→ **Фрагмент документа**:
##########

В наш информационный век, когда каждый грамм нашего существа может быть учтен и взвешен, мы, если этого требует природа власти, становимся полностью подконтрольными. Мы сами должны на себя доносить, а затем ждать, как власть истолкует результаты этого доносительства – благосклонно или же повернется к тебе грозным оком и покажет кузькину мать.
Или кузькину бабушку? Ибо так всегда был устроен российский мир. Князь Петр Вяземский, поэт, а по принуждению высокий финансовый чиновник, писал два века назад: «У нас запретительная система господствует… во всем. Сущность почти каждого указа есть воспрещение чего-нибудь. Разрешайте же, даруйте иногда хоть ничтожные права и малозначительные выгоды…» (Записные книжки (1813–1848)).
На эту нижайшую просьбу до сих пор нет ответа. Запретительная система каждый раз воскресает, как птица феникс, после того как ее сожгли.
С ней расправились в 1990-х годах. Но она возродилась немедленно. Уже в 2000–2006 годах число вновь изданных федеральных нормативных актов увеличилось на 40% (в сравнении с 1993–1999 годами). Дальше началась жизнь по экспоненте. В 2007–2013 годах количество нормативных актов выросло уже в два раза в сравнении с 2000–2006 годами. И в три раза к 1993–1999 годам (расчеты по «Консультант+»).
В 1990-х годах государства не хватало. В 2010-х годах его стало слишком много.

##########

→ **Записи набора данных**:
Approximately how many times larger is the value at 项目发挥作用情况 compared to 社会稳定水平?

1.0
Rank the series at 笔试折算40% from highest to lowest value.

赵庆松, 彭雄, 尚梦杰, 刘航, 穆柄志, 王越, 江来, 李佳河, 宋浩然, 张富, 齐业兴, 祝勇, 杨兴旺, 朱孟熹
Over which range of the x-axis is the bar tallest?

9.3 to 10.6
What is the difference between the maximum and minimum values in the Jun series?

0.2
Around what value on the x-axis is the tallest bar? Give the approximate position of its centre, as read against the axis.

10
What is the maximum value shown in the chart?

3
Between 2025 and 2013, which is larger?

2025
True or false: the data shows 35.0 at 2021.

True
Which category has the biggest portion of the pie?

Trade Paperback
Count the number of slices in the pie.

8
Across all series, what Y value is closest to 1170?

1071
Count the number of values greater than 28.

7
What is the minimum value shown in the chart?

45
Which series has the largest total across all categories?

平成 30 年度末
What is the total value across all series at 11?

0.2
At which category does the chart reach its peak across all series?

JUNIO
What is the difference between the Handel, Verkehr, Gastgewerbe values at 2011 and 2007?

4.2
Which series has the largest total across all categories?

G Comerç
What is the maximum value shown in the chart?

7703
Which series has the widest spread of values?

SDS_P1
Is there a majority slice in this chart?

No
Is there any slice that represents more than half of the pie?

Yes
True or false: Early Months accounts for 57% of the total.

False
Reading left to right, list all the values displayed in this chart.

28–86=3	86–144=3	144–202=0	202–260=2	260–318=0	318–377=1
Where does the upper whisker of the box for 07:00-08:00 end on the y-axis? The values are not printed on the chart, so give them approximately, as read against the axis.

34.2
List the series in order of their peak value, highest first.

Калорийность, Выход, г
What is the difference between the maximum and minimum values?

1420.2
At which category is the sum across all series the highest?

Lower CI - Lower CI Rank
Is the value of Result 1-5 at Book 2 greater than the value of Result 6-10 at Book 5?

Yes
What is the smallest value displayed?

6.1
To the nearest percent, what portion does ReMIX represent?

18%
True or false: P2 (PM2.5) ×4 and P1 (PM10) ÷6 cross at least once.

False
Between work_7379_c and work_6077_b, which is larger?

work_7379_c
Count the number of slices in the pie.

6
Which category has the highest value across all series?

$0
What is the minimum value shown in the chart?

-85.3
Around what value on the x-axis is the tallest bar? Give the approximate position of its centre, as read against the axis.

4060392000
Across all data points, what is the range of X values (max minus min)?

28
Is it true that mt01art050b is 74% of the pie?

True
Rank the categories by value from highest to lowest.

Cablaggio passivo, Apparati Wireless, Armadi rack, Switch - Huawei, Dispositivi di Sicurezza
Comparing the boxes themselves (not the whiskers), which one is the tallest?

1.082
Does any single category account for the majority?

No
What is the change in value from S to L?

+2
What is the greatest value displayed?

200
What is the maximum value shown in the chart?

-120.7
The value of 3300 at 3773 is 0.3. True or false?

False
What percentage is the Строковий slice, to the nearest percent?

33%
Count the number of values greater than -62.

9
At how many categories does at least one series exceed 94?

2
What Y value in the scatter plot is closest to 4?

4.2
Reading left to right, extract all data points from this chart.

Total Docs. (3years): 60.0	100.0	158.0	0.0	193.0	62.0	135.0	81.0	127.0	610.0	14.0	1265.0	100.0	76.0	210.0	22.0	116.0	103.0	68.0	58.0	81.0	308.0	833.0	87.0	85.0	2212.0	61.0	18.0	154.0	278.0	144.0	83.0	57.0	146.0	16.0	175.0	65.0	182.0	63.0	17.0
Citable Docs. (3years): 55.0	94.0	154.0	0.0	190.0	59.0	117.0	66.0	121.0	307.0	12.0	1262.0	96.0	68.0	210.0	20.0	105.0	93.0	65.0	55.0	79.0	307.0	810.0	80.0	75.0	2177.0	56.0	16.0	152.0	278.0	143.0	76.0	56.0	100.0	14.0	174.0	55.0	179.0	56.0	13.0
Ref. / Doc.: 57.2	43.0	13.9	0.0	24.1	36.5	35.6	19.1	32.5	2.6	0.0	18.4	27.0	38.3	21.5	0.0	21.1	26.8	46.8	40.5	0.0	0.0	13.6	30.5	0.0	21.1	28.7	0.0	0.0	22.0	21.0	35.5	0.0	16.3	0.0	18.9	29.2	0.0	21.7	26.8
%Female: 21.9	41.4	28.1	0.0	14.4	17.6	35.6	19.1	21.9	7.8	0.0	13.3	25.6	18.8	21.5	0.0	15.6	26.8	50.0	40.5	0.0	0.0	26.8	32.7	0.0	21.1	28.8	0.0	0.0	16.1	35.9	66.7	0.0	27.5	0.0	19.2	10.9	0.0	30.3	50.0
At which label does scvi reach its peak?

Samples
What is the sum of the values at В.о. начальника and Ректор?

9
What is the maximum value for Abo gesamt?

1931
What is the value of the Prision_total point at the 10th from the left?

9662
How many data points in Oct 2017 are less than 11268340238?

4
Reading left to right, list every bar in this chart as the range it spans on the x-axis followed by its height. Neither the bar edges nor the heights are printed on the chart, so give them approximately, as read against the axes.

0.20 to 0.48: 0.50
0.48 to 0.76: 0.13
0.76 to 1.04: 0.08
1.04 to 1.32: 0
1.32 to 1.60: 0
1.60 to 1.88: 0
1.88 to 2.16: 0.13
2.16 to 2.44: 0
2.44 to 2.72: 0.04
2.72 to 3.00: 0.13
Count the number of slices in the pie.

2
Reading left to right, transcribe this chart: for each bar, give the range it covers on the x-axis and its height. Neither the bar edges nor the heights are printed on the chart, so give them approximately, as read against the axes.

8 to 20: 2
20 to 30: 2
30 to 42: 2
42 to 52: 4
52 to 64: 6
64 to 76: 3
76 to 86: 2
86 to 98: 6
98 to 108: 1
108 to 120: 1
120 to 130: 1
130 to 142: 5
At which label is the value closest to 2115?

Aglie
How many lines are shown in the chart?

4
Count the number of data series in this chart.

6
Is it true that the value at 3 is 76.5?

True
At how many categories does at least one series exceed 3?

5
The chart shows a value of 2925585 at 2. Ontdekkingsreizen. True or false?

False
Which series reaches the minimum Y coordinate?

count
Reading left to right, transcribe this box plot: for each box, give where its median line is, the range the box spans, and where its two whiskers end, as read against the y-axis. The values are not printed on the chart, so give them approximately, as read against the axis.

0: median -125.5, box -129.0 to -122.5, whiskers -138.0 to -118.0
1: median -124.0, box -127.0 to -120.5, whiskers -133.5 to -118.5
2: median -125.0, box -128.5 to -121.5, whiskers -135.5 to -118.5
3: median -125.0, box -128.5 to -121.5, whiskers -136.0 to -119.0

##########

→ **Постановка задачи**: Пожалуйста, продолжите фрагмент о запретительной системе в России, начав сразу после его последнего предложения.

→ **Ответ**:
Партия насупленных регуляторов
В России живет 4–5 млн нормативных актов. Это население большого города. Мы существуем в них, как хлеб, вода и молоко в авоське. Матерчатая сетка мелкого плетения, сквозь которую не высунуться, но в ней можно попрыгать и побарахтаться. Посетовать на «регулятивное бремя», но не выскочить. Что же сулит нам будущее? Наступит ли день, когда кто-то великий придет и скажет: «Эй, братцы, не нужно так! Дайте им больше свободы, этим белым и синим воротничкам!»
Но верхи молчат, а на горизонте стали темнеть тучи. В России возник новый класс людей – «обиженные» силовики, как следствие запрета им выезда за границу.
Они сердцевина власти. Они реально управляют государством. Этот новый конфликт интересов – человеческих, экономических, политических – по всем законам общественных наук будет влиять на нашу жизнь на пять-десять лет вперед.
Будут ли 4 млн человек, подпавших под запрет (оценка СМИ), и их семьи с радостью смотреть, как их счастливые соотечественники снуют мимо них с чемоданами и валютой, пересекая границу и отправляясь в дальние края? Будут ли облегчать, упрощать и открывать шлагбаумы?
Скорее всего, нет. Из этого конфликта интересов должны вырастать все новые запреты и ужесточения для всех прочих, связанные с ограничением свободы выезда, обращения и перевода валюты, просто жизни на вольных хлебах.
До этого «погулять где-то в дальних краях» и оставить там следы – личные, имущественные – было общим интересом всего российского народа, всех его классов. На этом, что бы ни случилось в экономике, держалась прозрачность границ – административных, финансовых.
Сегодня этот интерес почти распался. У тех, кто имеет власть над власть имущими, этот интерес деформирован, искажен, обращен во что-то обратное запретами на выезд.
Насколько временными? Никто не знает.
На крыло становится иная страна, чем десять или пять лет назад. Она жестче, холоднее, она закрыта в каждой мелочи жизни. В ней меньше свободы движения, думания, деятельности.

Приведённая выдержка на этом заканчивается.